Hors mis le GSP, les 7 autres ont été reconnus coupables de détournement de biens publics. Tous ont également plaidé coupables. Cependant, ils précisent ignorer que leurs tiers n’en avaient pas droit. Malgré tout, le procureur a requis contre eux une peine de 12 mois de prison avec sursis et 1 million de francs d’amende avec une contrainte par corps au maximum. Fioro Sama, producteur à Sagala et bénéficiaire d’un bœuf a comparu en tant que témoin. Mais inculpé au finish, au motif qu’il n’avait pas droit. Selon le procureur, la culpabilité du témoin est établie, en ce sens que c’est sur sa demande pressante, que le préfet a fini par accéder à sa requête. Le parquet estime que l’enrichissement illicite est constant. C’est pourquoi, une peine de 12 mois avec sursis et une amende d’un million de francs ont été requises contre l’accusé. Alidou Séguéda, assistant de GSP, reconnaît s’être rendu au mauvais endroit et au mauvais moment. En plus d’être un GSP, il est technicien d’élevage. A ce titre, il prête souvent main forte à ses collègues du service d’élevage. Alors que les agents vaccinateurs étaient débordés, on lui fait appel. Sur permission de sa hiérarchie, il dit s’être rendu à la fourrière et il a aidé à vacciner les animaux. A la fin, on lui propose un bœuf, à condition qu’il utilise un prête nom. L’offre étant alléchante, il n’a pas hésité. Le parquet s’est dit convaincu qu’il aurait pu résister à l’offre au regard des conditions exigées. Comme Fioro Sama, Alidou Ségueda a été reconnu coupable d’enrichissement illicite. Et devra purger une peine de 12 mois de prison avec sursis et une amande d’un million de nos francs si le tribunal venait à suivre le parquet.

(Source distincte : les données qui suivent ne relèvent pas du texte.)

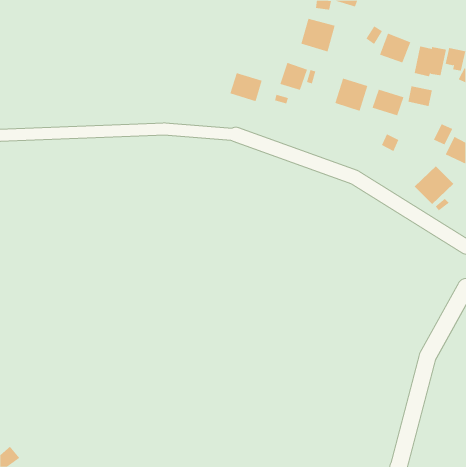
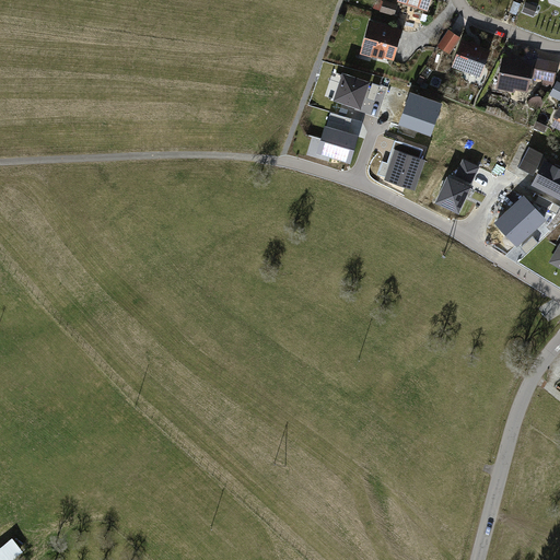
building: [230,72,263,102] -> [317,128,357,163]
building: [408,86,433,107] -> none
building: [372,89,404,116] -> none
building: none -> [385,151,423,189]
building: none -> [438,178,468,210]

La restitution des animaux ou leur valeur exigée

L’Etat burkinabè, représenté par le Directeur régional (DR) de l’agriculture de la Boucle du Mouhoun s’est dit outré par ce qui est arrivé. Selon le DR, la situation aurait pu être évitée si la commission avait suivi à la lettre le mécanisme de distribution. D’après son récit, les animaux sont destinés aux producteurs et productrices actifs issus des couches vulnérables, avec priorité aux femmes. Mieux, la liste des bénéficiaires devrait être connue et communiquer avant l’arrivée des animaux. Toujours selon DR, l’Etat consent d’énormes sacrifices chaque année pour aider à améliorer la productivité et le rendement des petits exploitants agricoles. Il a souhaité que les bœufs dissipés ou leur valeur à savoir 250 000F soient restitués aux bénéficiaires légaux. Tout en prenant acte des réquisitions du parquet et de la constitution de la partie civile, le tribunal a mis le dossier en délibéré pour le 4 mars prochain. A noter que les débats, débutés à 16h 15 ont pris fin à 0h 25 soit plus de 8 h d’horloge. Malgré la chaleur, la soif et la fatigue, la salle est restée bondée de monde jusqu’à la fin. En rappel, c’est courant octobre 2018 que le département de Dédougou a reçu 56 bœufs. Pour rendre efficace la subvention de l’Etat, 4 pôles ont été créés. Les intrants, équipements agricoles et bœufs de trait sont distribués de façon rotative. En 2018, c’est au tour des 10 villages de la zone de Soukuy de recevoir les 56 bœufs. Chaque bénéficiaire femme devrait contribuer à hauteur de 25 000F contre 37 500F pour les hommes.